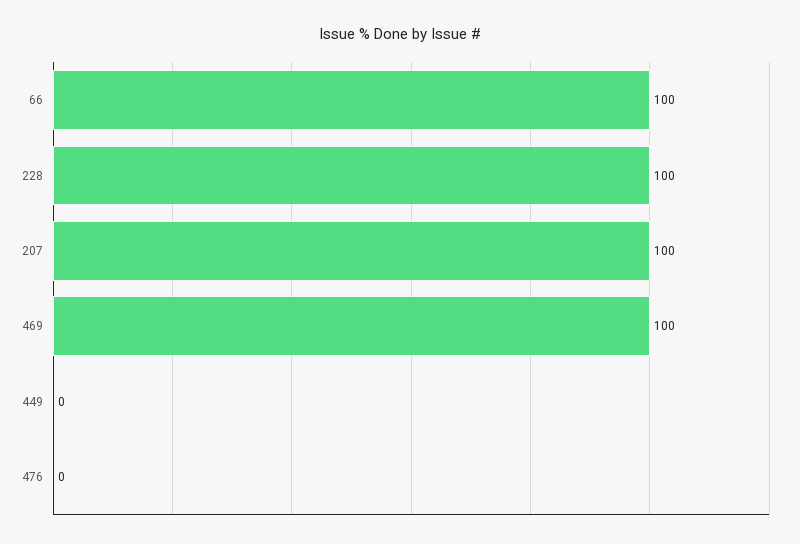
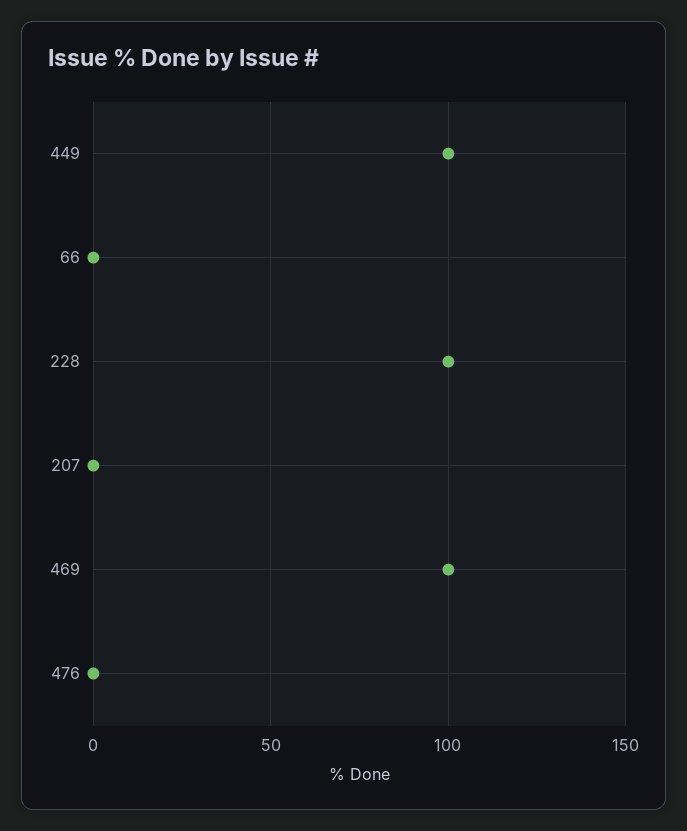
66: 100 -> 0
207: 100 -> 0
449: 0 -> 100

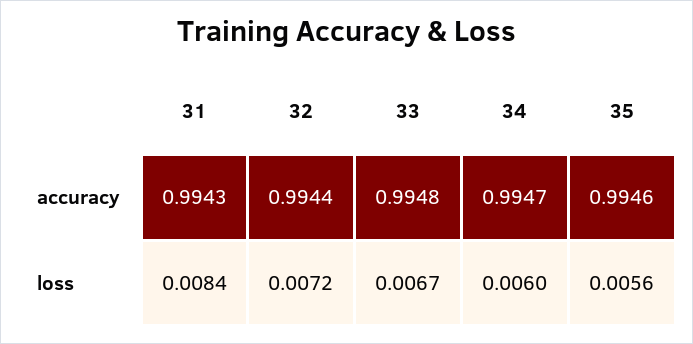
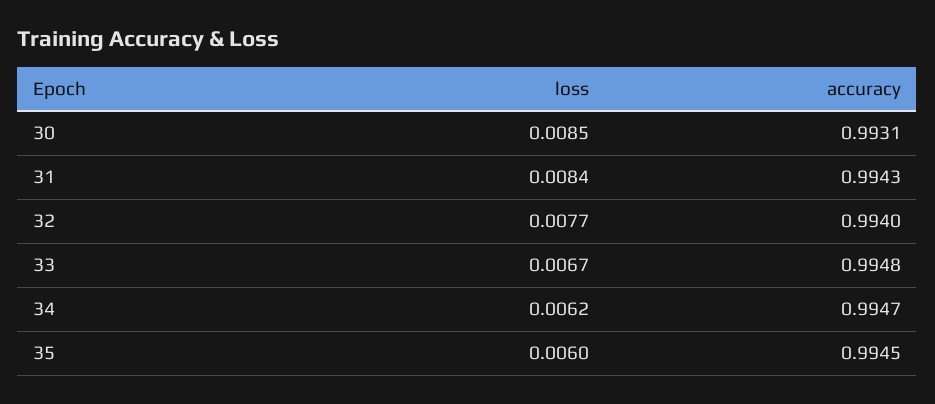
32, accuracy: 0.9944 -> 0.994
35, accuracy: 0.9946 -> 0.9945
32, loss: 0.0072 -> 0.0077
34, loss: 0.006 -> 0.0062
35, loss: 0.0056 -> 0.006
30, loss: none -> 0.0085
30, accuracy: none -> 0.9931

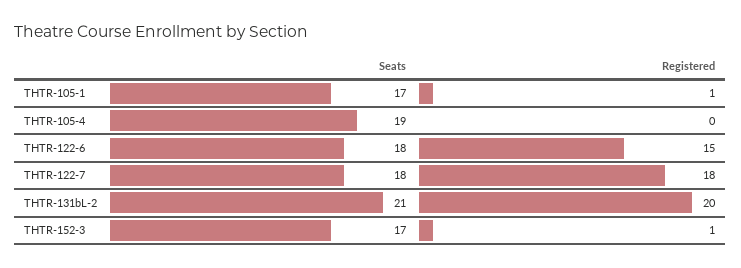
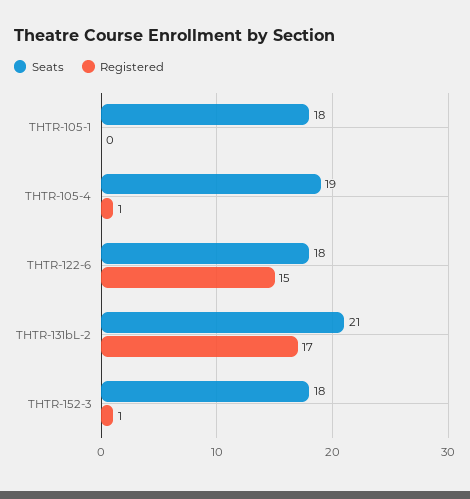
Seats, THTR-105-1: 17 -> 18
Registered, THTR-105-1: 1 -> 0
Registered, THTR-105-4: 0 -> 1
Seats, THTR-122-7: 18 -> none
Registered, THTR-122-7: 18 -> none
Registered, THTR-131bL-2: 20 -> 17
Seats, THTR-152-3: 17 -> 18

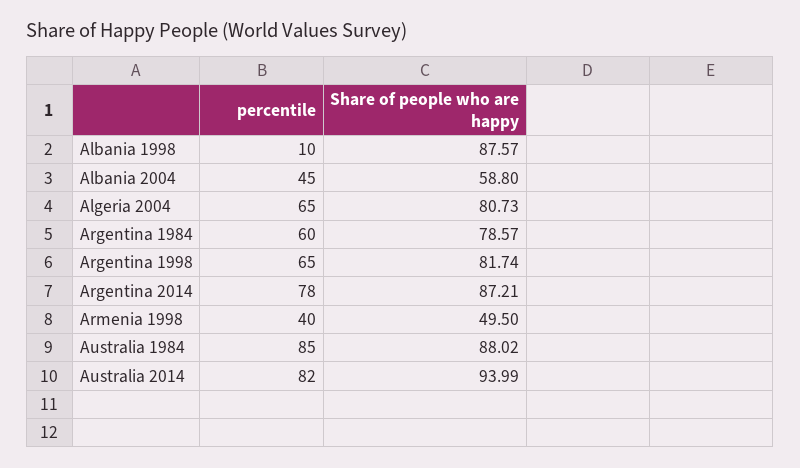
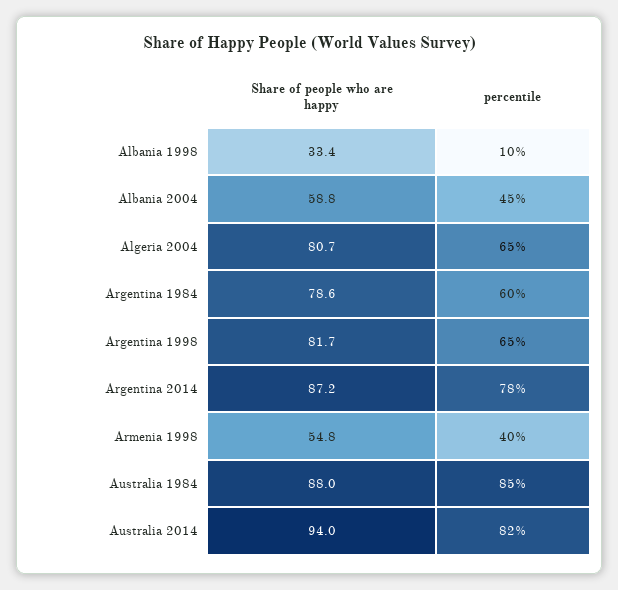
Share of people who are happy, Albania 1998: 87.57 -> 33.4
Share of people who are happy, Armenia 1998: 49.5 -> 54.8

Task description:
Starting at the line containing "30, accuracy: none -> 0.9931", output every remaining line of the records above exactly, the last one included. Nothing else belongs in the output, and no pictures either.

Answer to this problem:
30, accuracy: none -> 0.9931

Seats, THTR-105-1: 17 -> 18
Registered, THTR-105-1: 1 -> 0
Registered, THTR-105-4: 0 -> 1
Seats, THTR-122-7: 18 -> none
Registered, THTR-122-7: 18 -> none
Registered, THTR-131bL-2: 20 -> 17
Seats, THTR-152-3: 17 -> 18

Share of people who are happy, Albania 1998: 87.57 -> 33.4
Share of people who are happy, Armenia 1998: 49.5 -> 54.8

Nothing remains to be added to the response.